Meaning of the variety numbers (digits 2 and 3)

  • Bulk and quality steels
    • 00: Commercial and basic grades
    • 01 ... 02: general structural steels, unalloyed
    • 03 ... 07: Quality steels, unalloyed
    • 08 ... 09: Quality steels, alloyed
    • 90: Special grades, commercial and basic grades
    • 91 ... 99: other special varieties
  • Unalloyed stainless steels
    • 10: Steels with special physical properties
    • 11 ... 12: Structural steels
    • 15 ... 18: Tool steels
  • Alloyed stainless steels
    • 20 ... 28: Tool steels
    • 32 ... 33: High speed steels
    • 34: wear-resistant steels
    • 35: Rolling bearing steels
    • 36 ... 39: Ferrous materials with special physical properties
    • 40 ... 45: Stainless steels
    • 47 ... 48: Heat-resistant steels
    • 49: High temperature materials
    • 50 ... 84: Structural steels
    • 85: nitriding steels
    • 88: hard alloys

Meanings of the 1st number of annexes (6th position)

Steelmaking process

  • 0: indefinite or irrelevant
  • 1: unquenched Thomasstahl
  • 2: calmed Thomasstahl
  • 3: other type of melting, unsettled
  • 4: other type of melting, calmed down
  • 5: unquenched Siemens-Martin steel
  • 6: calmed Siemens-Martin steel
  • 7: unkilled oxygen blow-off steel
  • 8: killed oxygen inflation steel
  • 9: electric steel

Meaning of the 2nd number of annexes (7th position)

Condition of treatment

  • 0: no treatment or any treatment
  • 1: normalized
  • 2: soft annealed
  • 3: heat-treated for good machinability
  • 4: toughened and tempered
  • 5: remunerated
  • 6: hard-coated
  • 7: cold worked
  • 8: cold-worked as hard as a spring
  • 9: treated according to special information


improves the wear resistance of steel, so it is often used in shafts and gears with high loads.

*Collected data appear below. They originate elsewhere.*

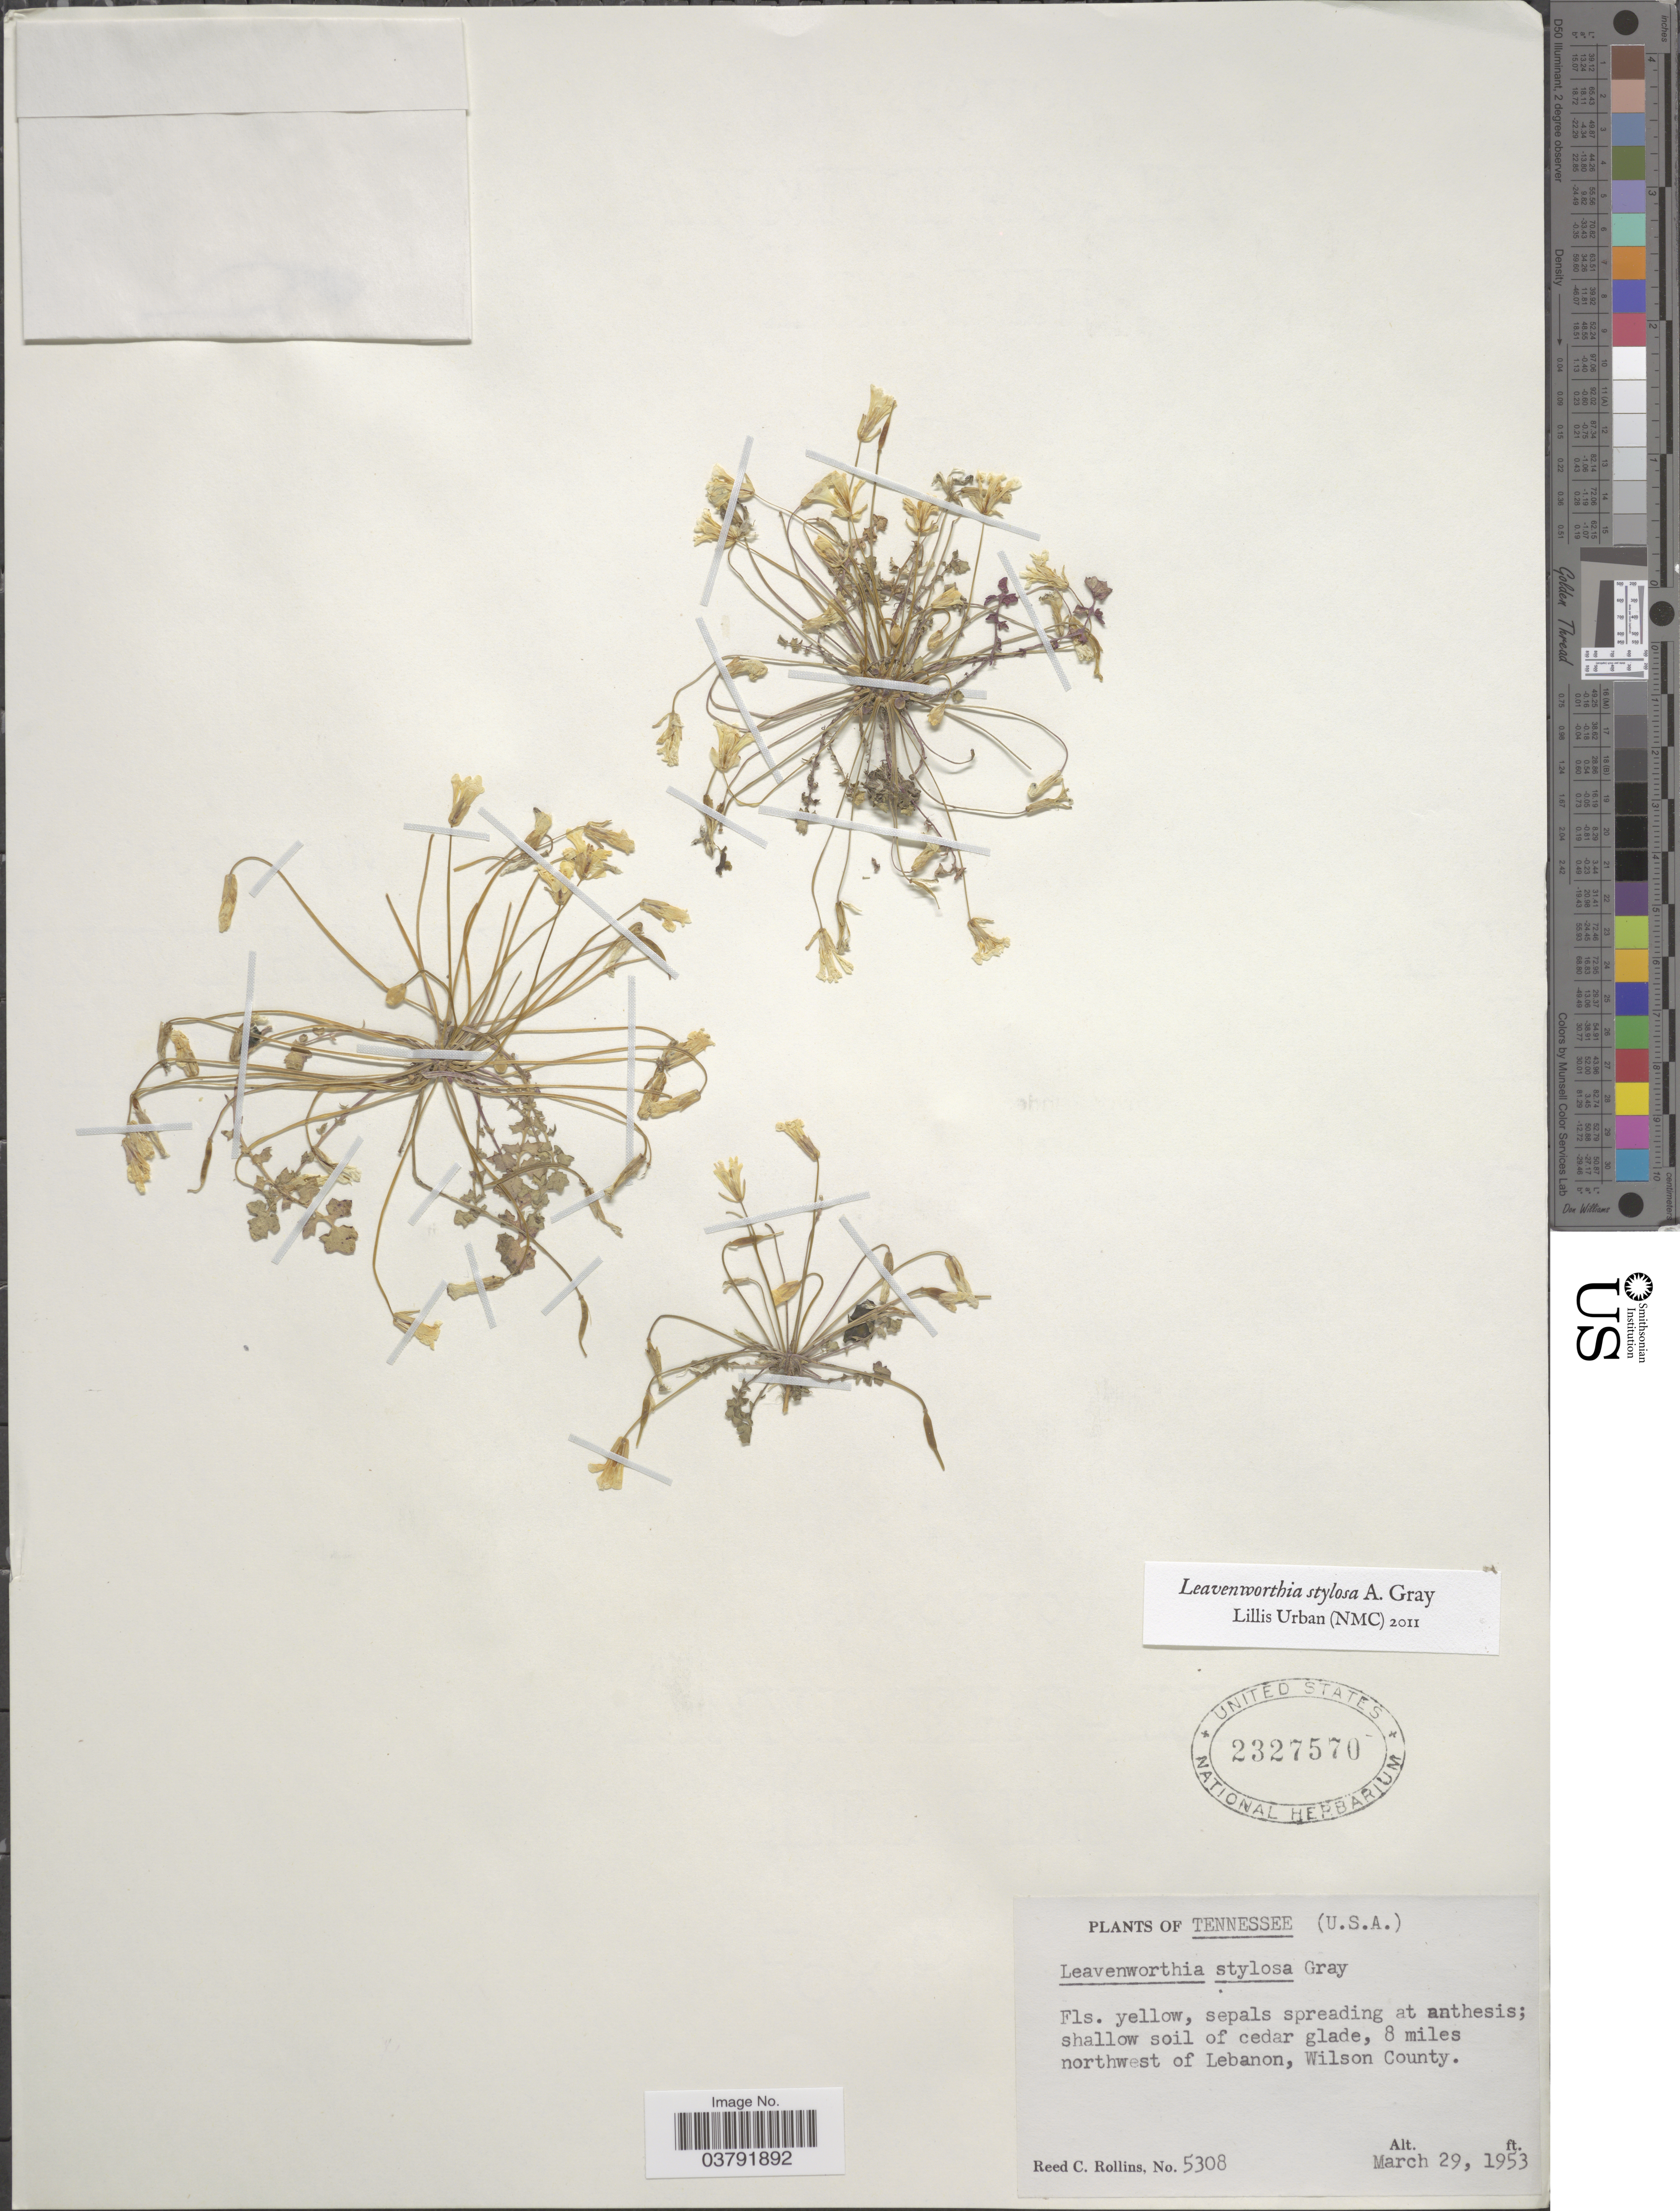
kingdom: Plantae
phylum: Tracheophyta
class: Magnoliopsida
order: Brassicales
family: Brassicaceae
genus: Leavenworthia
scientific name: Leavenworthia stylosa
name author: A. Gray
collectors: R. C. Rollins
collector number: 5308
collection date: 1953-03-29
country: United States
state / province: Tennessee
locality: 8 miles northwest of Lebanon, Wilson County.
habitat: shallow soil of cedar glade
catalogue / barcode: US 2327570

Used almost only for free-cutting steels that are suitable for turning in order to obtain a better surface.


It is often used in free-cutting steels because of its short-breaking chips. However, sulfur leads to poor formability.


Often used for highly stressed parts but also as improved corrosion protection and heat resistance.


Increases the tensile strength and thus also the resilience. It is often used in free-cutting steels and in plastic presses.


Very heat-resistant (melting point at 3422 ° C), mostly in tool steels, often hot-work steels (high density 19.25 kg / dm3)


High strength and heat resistance, is often used in highly stressed steel. But it is also used in chemical tanks.


Very hard, very heat resistant. Mostly used in tool steels.

Carbon-rich alloys that exceed the limit of 2.06% can still be considered steels. (they are often used in the event of sudden pressure loads, e.g. punching and pressing tools)

The reason lies in the high Chromium content: Chromium binds a lot of carbon in Chromium carbide, an extremely hard and resistant connection. This carbon is no longer available for the formation of Iron carbide (Fe3C) available. This is how the formation of Ledeburit prevents the structural component that makes cast iron.